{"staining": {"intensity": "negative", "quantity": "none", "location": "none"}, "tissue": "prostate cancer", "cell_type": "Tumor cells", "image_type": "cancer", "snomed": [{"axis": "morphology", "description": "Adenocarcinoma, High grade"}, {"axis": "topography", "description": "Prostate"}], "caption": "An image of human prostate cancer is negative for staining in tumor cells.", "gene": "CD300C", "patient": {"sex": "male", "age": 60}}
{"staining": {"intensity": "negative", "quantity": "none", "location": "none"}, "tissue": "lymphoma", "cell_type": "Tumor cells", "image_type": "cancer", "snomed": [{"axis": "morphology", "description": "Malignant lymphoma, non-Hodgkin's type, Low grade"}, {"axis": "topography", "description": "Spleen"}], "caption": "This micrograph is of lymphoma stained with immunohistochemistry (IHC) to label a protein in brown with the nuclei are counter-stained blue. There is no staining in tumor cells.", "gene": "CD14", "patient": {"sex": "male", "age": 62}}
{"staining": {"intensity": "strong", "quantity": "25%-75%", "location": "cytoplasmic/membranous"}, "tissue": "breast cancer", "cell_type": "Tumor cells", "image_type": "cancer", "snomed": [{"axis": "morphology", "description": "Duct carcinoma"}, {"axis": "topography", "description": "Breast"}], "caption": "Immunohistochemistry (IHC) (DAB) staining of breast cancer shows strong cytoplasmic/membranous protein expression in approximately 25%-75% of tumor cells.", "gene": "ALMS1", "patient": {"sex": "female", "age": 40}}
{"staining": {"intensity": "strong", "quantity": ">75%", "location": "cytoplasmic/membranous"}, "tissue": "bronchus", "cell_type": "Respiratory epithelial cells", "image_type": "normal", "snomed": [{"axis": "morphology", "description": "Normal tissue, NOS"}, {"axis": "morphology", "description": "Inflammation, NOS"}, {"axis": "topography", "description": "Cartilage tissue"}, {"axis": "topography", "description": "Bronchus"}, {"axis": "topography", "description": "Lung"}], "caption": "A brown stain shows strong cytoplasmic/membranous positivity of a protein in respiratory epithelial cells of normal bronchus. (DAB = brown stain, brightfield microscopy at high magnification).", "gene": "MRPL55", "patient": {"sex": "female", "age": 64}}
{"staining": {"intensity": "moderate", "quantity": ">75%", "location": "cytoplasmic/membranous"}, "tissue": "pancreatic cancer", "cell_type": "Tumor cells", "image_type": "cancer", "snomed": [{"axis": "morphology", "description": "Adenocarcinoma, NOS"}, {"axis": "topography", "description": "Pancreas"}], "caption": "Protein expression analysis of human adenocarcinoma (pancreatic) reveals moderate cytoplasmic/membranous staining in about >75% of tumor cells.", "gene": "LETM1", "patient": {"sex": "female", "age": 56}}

___

- The task -
Reproduce the material above. Do not change a word.

- The completed task -
{"staining": {"intensity": "negative", "quantity": "none", "location": "none"}, "tissue": "prostate cancer", "cell_type": "Tumor cells", "image_type": "cancer", "snomed": [{"axis": "morphology", "description": "Adenocarcinoma, High grade"}, {"axis": "topography", "description": "Prostate"}], "caption": "An image of human prostate cancer is negative for staining in tumor cells.", "gene": "CD300C", "patient": {"sex": "male", "age": 60}}
{"staining": {"intensity": "negative", "quantity": "none", "location": "none"}, "tissue": "lymphoma", "cell_type": "Tumor cells", "image_type": "cancer", "snomed": [{"axis": "morphology", "description": "Malignant lymphoma, non-Hodgkin's type, Low grade"}, {"axis": "topography", "description": "Spleen"}], "caption": "This micrograph is of lymphoma stained with immunohistochemistry (IHC) to label a protein in brown with the nuclei are counter-stained blue. There is no staining in tumor cells.", "gene": "CD14", "patient": {"sex": "male", "age": 62}}
{"staining": {"intensity": "strong", "quantity": "25%-75%", "location": "cytoplasmic/membranous"}, "tissue": "breast cancer", "cell_type": "Tumor cells", "image_type": "cancer", "snomed": [{"axis": "morphology", "description": "Duct carcinoma"}, {"axis": "topography", "description": "Breast"}], "caption": "Immunohistochemistry (IHC) (DAB) staining of breast cancer shows strong cytoplasmic/membranous protein expression in approximately 25%-75% of tumor cells.", "gene": "ALMS1", "patient": {"sex": "female", "age": 40}}
{"staining": {"intensity": "strong", "quantity": ">75%", "location": "cytoplasmic/membranous"}, "tissue": "bronchus", "cell_type": "Respiratory epithelial cells", "image_type": "normal", "snomed": [{"axis": "morphology", "description": "Normal tissue, NOS"}, {"axis": "morphology", "description": "Inflammation, NOS"}, {"axis": "topography", "description": "Cartilage tissue"}, {"axis": "topography", "description": "Bronchus"}, {"axis": "topography", "description": "Lung"}], "caption": "A brown stain shows strong cytoplasmic/membranous positivity of a protein in respiratory epithelial cells of normal bronchus. (DAB = brown stain, brightfield microscopy at high magnification).", "gene": "MRPL55", "patient": {"sex": "female", "age": 64}}
{"staining": {"intensity": "moderate", "quantity": ">75%", "location": "cytoplasmic/membranous"}, "tissue": "pancreatic cancer", "cell_type": "Tumor cells", "image_type": "cancer", "snomed": [{"axis": "morphology", "description": "Adenocarcinoma, NOS"}, {"axis": "topography", "description": "Pancreas"}], "caption": "Protein expression analysis of human adenocarcinoma (pancreatic) reveals moderate cytoplasmic/membranous staining in about >75% of tumor cells.", "gene": "LETM1", "patient": {"sex": "female", "age": 56}}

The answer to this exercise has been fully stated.